The irqbalance source tree - The new official site for irqbalance
http://irqbalance.github.io/irqbalance/
GNU General Public License v2.0
576 stars 139 forks source link

Try fix https://github.com/Irqbalance/irqbalance/issues/303 #312

Closed balrog-kun closed 4 months ago

balrog-kun commented 4 months ago

This is a proposed fix for https://github.com/Irqbalance/irqbalance/issues/303 up for discussion. Here's the relevant commit msg:


There are situations where irqbalance may try to migrate large numbers of IRQs to a topo_obj, there's no upper bound on the number as the placement logic is based on load mainly. The kernel's irq bitmasks limit the number of IRQs on each cpu and if more are tried to be migrated, the write to smp_affinity returns -ENOSPC. This confuses irqbalance's logic, the topo_obj.interrupts list no longer matches the irqs actually on that CPU or cache domain, and results in floods of error messages. See https://github.com/Irqbalance/irqbalance/issues/303 for details.

For an easy fix, track the number of IRQ slots still free on each CPU. We start with INT_MAX meaning "unknown" and when we first get a -ENOSPC, we know we have no slots left. From there update the slots count each time we migrate IRQs to/from the CPU core topo_obj. We may never see an -ENOSPC and in that case there's no change in current logic, we never start tracking.

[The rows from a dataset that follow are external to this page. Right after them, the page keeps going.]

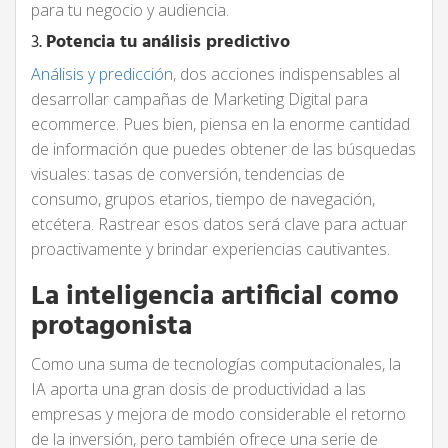
para tu negocio y audiencia.
3.
Potencia tu análisis predictivo
Análisis y predicción
, dos acciones indispensables al
desarrollar campañas de Marketing Digital para
ecommerce. Pues bien, piensa en la enorme cantidad
de información que puedes obtener de las búsquedas
visuales: tasas de conversión, tendencias de
consumo, grupos etarios, tiempo de navegación,
etcétera. Rastrear esos datos será clave para actuar
proactivamente y brindar experiencias cautivantes.
La inteligencia artificial como
protagonista
Como una suma de tecnologías computacionales, la
IA aporta una gran dosis de productividad a las
empresas y mejora de modo considerable el retorno
de la inversión, pero también ofrece una serie de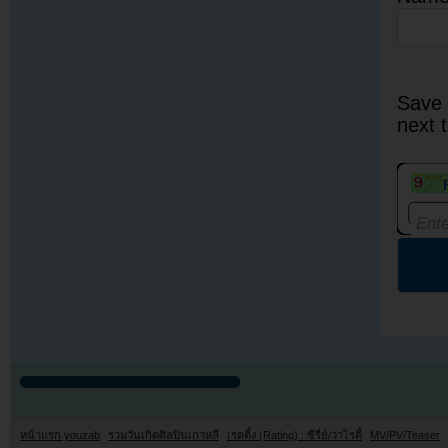
Save 
next 
หน้าแรก youzab
รวมวันเกิดศิลปินเกาหลี
เรตติ้ง (Rating) : ซีรี่ย์/วาไรตี้
MV/PV/Teaser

This way we don't need to know ahead of time how many slots the kernel has for each CPU. The number may be arch specific (it is about 200 on x86-64) and is dependent on the number managed IRQs kernel has registered, so we don't want to guess. This is also more tolerant to the topo_obj.interrupts lists not matching exactly the kernel's idea of each irq's current affinity, e.g. due to -EIO errors in the smp_affinity writes.

For now only do the tracking at OBJ_TYPE_CPU level so we don't have to update slots_left for all parent objs.

Th commit doesn't try to stop an ongoing activation of all the IRQs already scheduled for moving to one cpu, when that cpu starts returning ENOSPC. We'll still see a bunch of those errors in that iteration. But in subsequent calculate_placement() iterations we avoid assigning more IRQs to that cpu than we were able to successfully move before.